Prediction of DC Current Flow Between the Otjiwarongo and Katima Mulilo Regions, Using 3D DC Resistivity Forward Modelling and Magnetotelluric and Audio-magnetotelluric Data Recorded During SAMTEX

SAMTEX (Southern African Magnetotelluric Experiment) is a multinational project that was initiated in 2003 to study the regional-scale electrical conductivity substructure of southern Africa and to infer from it the tectonic processes involved in the formation of the southern African subcontinent. Audio-magnetotelluric (AMT) data recorded during the most recent phase of the experiment are evaluated to investigate the local-scale conductivity substructure in the Otjiwarongo and Katima Mulilo regions, where in future the installation of high-voltage direct current (HVDC) earth electrodes will commence. Both of the AMT surveys are situated close to the edge of the orogenic Damara Mobile Belt in northern and north-eastern Namibia. Previous studies using magnetotellurics (MT), magnetometer arrays and geomagnetic observatory data all provide evidence of the relatively conductive nature of the Damara Mobile Belt. The Damara Mobile Belt represents in part the collision between the Congo and Kalahari cratons during the amalgamation of South Gondwana and its high conductivity is explained by the presence of interconnected fluids and conductive materials (graphites, sulphides). In contrast, the lithospheric structure of the ancient Archaean cratons, the Congo and Kalahari, are generally found to be electrically resistive and therefore it is hypothesized that the return path of DC current, flowing along the path of least resistance between the two electrodes, is most likely to lie somewhere within or in the vicinity of the Damara Mobile Belt.

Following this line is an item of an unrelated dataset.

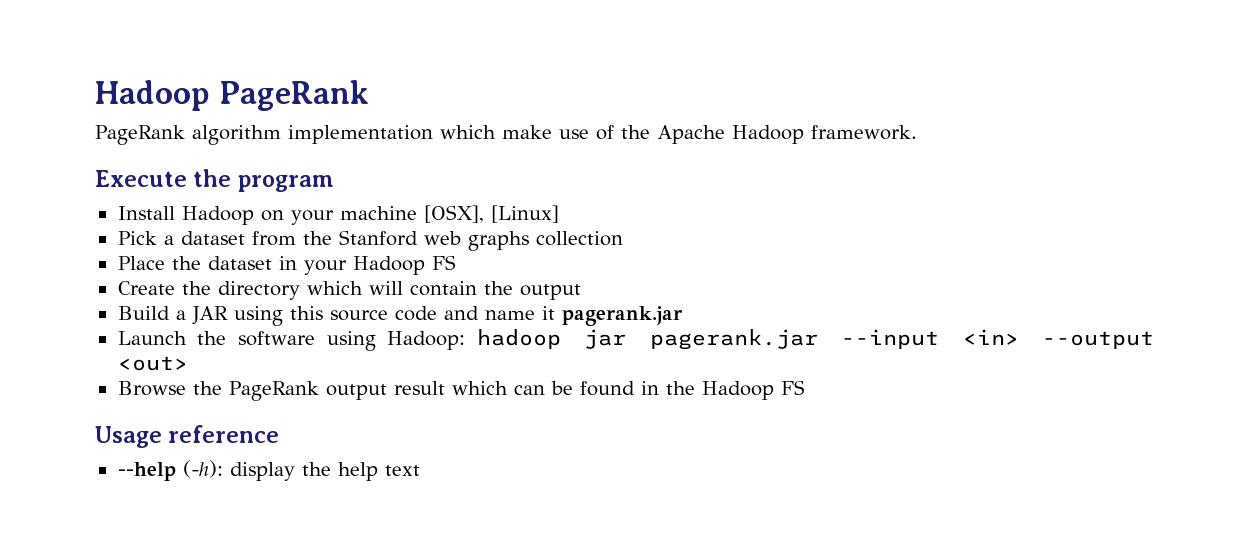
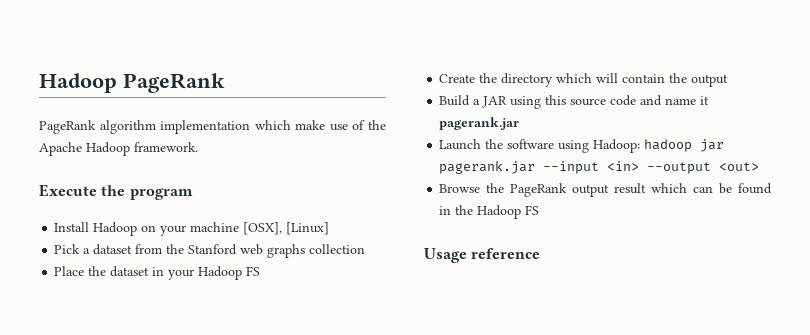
[117,460,420,481] // --help (-h): display the help text -> (541, 253) none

To obtain a better understanding of the current flow we propose using geological information, previous results of studies of the conductivity of the Damara Mobile Belt and surrounding regions and 2D inversion results from the AMT and MT data recorded during SAMTEX in northern Botswana and Namibia, as input to a 3D DC resistivity forward modelling code, and try to predict the return path that the DC current will follow.